抜粋記事:
★ ★ ★ ★
17日から英国・北アイルランドで開催されているG8サミットで、シリア内戦をめぐり、反体制派を支援するオバマ米大統領と、アサド政権を支持するプーチン露大統領の違いが鮮明となった。
2年以上にわたるシリア内戦の死亡者は9万3000人以上にのぼるという。昨今は、ヒズボラなどの支援を受けた政府軍が攻勢を強めている。
ウォール・ストリート・ジャーナル紙によると、米・ロ両大統領は、両派を招いた平和交渉の必要性については意見が一致したものの、交渉の具体的な参加者や時期、目標には言及しなかった。総じて、米露両国の溝が浮き彫りになった形だ。
【英首相の目論見はずれる プーチン大統領の主張とは】
フィナンシャル・タイムズ紙によると、議長国イギリスのキャメロン首相は、米仏などと共同で、アサド政権退陣後の計画を進め、G8諸国の同意を望んでいたようだ。
しかしながらプーチン大統領は、西側諸国が、どんな政府にするか明確な考えがないのにアサド政権を「見捨てる」のは無謀であると主張。
さらに、アサド大統領は公正な選挙によって当選しており、同政権向けの武器供与は国際法上問題ないと主張した。武器供与はあくまで平和に資するという立場だ。
またプーチン大統領は、反体制派メンバーが敵兵の内臓を口にする映像にふれ、「危険な」反体制派への米欧の軍事支援を批判した。
なお、ある実業家は、2014年に予定されている選挙までには対立に変化がみられるだろうとフィナンシャル・タイムズ紙の取材に語っている。
【化学兵器使用で対立が激化 平和への道のりは】
米政府は先週、アサド政権の化学兵器使用を認め、「一線を越えた」と結論づけた。これを受け、反体制派への軍事支援を行うと表明した。
対してロシア政府は、アサド政権が化学兵器を使用しているという米国の主張に疑問を示している。
またオランド大統領は、G8首脳が共同でアサド政権の化学兵器使用について非難すべきだとメディアに語り、プーチン大統領に圧力をかけている。
一方メンケル独首相は、アサド政権の化学兵器使用について、非常に真剣に受け止め、国連安保理が一致した立場をとることを望むと述べたものの、反体制派に対し武器を供与する計画はないという。
なお日本政府は、これまで8000万ドル(約76億円)の人道支援をしてきたが、今回初めて、反体制派に対し医療分野などの直接支援を明らかにした。
★ ★ ★ ★
抽出データ:

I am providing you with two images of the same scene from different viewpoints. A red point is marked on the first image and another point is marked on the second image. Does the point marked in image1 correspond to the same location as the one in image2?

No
★ ★ ★ ★
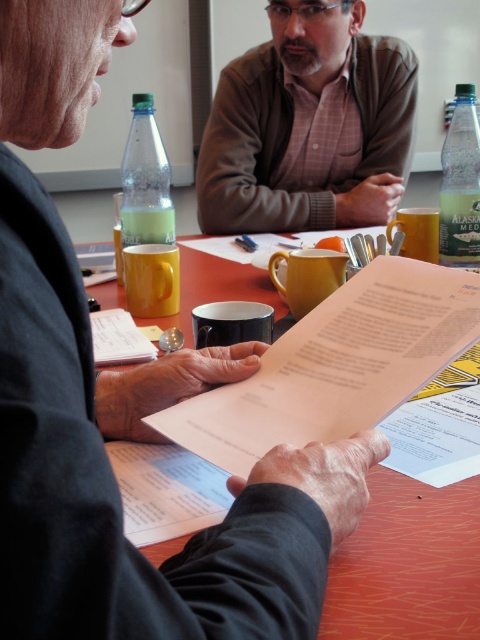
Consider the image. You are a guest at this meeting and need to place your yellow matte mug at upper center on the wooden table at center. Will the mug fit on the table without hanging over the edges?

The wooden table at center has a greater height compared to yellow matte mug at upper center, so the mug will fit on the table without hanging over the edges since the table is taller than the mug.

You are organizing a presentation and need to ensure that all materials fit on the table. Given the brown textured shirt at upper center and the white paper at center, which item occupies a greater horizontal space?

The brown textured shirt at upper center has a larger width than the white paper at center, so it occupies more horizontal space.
★ ★ ★ ★
課題文:
シリア内戦の記事の「またプーチン大統領は、反体制」から「どの直接支援を明らかにした。」までを、終わりの語句も含めて、「米政府」を「アメリカ政府」に替えて書き改めること。 一覧は用いず、シリア内戦の記事だけを手がかりにすること。

回答:
またプーチン大統領は、反体制派メンバーが敵兵の内臓を口にする映像にふれ、「危険な」反体制派への米欧の軍事支援を批判した。
なお、ある実業家は、2014年に予定されている選挙までには対立に変化がみられるだろうとフィナンシャル・タイムズ紙の取材に語っている。
【化学兵器使用で対立が激化 平和への道のりは】
アメリカ政府は先週、アサド政権の化学兵器使用を認め、「一線を越えた」と結論づけた。これを受け、反体制派への軍事支援を行うと表明した。
対してロシア政府は、アサド政権が化学兵器を使用しているという米国の主張に疑問を示している。
またオランド大統領は、G8首脳が共同でアサド政権の化学兵器使用について非難すべきだとメディアに語り、プーチン大統領に圧力をかけている。
一方メンケル独首相は、アサド政権の化学兵器使用について、非常に真剣に受け止め、国連安保理が一致した立場をとることを望むと述べたものの、反体制派に対し武器を供与する計画はないという。
なお日本政府は、これまで8000万ドル(約76億円)の人道支援をしてきたが、今回初めて、反体制派に対し医療分野などの直接支援を明らかにした。